Wikipedia non è nuova agli abusi, né ignora i pericoli del vandalismo informativo. Ma ciò che accade oggi è differente: l’inganno non è più umano, dunque non ha volto, non ha intenzione, non ha colpa. È solo una funzione, una conseguenza dell’automazione diffusa, della cultura del contenuto generabile a comando. Ci sono articoli che descrivono castelli mai esistiti, altri che confondono luoghi reali con omonimi fittizi, pagine redatte con formule preconfezionate da chatbot che annunciano di parlare “fino all’ultimo aggiornamento disponibile”.
Non è tanto l’errore che allarma quanto la sua accettazione passiva da parte del lettore, la sua inattesa efficacia, la sua pericolosa invisibilità.

Per questo la comunità degli amministratori ha ritenuto necessario agire in fretta: la cosiddetta “cancellazione rapida” consente loro di intervenire direttamente senza passare dal processo deliberativo collettivo. È un’eccezione alla regola democratica della discussione, motivata da un’urgenza che riguarda la difesa stessa dell’affidabilità dell’enciclopedia. Ma si tratta, come ha ammesso uno dei promotori della norma, solo di un cerotto. Una misura tampone utile solo nei casi evidenti.

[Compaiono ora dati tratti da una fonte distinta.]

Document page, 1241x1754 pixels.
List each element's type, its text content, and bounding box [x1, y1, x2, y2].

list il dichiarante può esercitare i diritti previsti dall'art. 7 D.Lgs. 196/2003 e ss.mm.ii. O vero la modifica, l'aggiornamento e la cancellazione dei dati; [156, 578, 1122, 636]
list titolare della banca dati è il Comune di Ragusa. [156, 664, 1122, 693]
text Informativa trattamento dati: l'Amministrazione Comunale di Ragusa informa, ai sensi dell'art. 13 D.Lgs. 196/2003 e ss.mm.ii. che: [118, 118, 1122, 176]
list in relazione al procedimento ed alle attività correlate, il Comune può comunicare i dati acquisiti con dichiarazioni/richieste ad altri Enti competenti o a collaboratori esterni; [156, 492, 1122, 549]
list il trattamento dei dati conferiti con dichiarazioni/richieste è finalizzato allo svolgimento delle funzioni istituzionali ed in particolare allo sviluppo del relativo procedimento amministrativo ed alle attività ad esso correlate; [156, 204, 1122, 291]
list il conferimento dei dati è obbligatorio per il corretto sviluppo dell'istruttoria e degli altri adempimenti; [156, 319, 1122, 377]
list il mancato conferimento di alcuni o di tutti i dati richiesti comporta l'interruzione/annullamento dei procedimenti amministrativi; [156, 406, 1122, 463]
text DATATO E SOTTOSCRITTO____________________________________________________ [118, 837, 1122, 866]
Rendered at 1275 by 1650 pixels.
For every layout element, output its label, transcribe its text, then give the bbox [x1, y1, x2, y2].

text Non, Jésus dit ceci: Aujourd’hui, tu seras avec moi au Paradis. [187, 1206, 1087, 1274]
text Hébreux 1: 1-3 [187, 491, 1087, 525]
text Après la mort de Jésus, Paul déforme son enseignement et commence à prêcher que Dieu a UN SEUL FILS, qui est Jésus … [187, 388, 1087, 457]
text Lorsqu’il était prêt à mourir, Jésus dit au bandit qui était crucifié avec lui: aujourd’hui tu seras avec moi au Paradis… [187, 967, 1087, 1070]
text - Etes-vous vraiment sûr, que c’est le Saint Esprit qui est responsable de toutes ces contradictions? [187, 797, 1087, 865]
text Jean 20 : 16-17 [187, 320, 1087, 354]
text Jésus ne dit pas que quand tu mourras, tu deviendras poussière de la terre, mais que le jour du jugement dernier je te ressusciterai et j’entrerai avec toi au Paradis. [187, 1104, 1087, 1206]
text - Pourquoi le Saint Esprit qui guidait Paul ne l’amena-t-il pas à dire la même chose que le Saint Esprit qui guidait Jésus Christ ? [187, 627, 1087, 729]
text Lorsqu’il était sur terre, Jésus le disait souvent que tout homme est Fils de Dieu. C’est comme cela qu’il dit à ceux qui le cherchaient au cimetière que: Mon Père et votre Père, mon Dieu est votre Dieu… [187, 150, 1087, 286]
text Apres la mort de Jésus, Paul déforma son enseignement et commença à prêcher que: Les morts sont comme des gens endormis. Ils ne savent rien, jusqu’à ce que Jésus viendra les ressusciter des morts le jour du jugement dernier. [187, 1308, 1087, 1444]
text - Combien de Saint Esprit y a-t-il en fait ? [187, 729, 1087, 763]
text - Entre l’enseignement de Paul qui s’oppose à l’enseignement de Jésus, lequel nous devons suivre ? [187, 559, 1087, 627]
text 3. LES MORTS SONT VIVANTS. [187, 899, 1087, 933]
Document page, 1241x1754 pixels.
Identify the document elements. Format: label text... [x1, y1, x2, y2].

Ma il problema è più ampio, più sfuggente, più strutturale perché i testi generati artificialmente continueranno a proliferare, si affineranno, si mescoleranno a quelli umani e saranno sempre più difficili da riconoscere. Il rischio, già concreto, è che il sapere diventi indistinguibile dalla sua caricatura. Quando tutto sembra vero, nulla lo è più. Quando ogni affermazione è ben scritta, ben formattata, ben confezionata, allora il contenuto cede il passo alla superficie e la menzogna si fa elegante.

Nessuno ha scritto, nessuno ha letto, nessuno risponde.

Il sapere oggi si scrive da solo. Nessuna mano, nessuna voce, nessuna firma. Le IA generano testi ma nessuno ne risponde. E allora anche la menzogna perde di senso: perché non c’è più chi mente.
Un testo senza autore è come un contratto senza contraente, come una testimonianza senza testimone. È nullo. Eppure prolifera, dilaga, occupa spazio, sostituisce ciò che fu pensiero.

Wikipedia ne è bersaglio ideale: aperta, consultabile, modificabile da tutti. Ma se tutti possono scrivere, chi garantisce che a scrivere sia un uomo e non un software addestrato al plausibile?
Non è vandalismo. È il nulla che si traveste da sapere. È la brodaglia informativa che soffoca la conoscenza. È l’eccesso di contenuto che diventa anestesia del vero.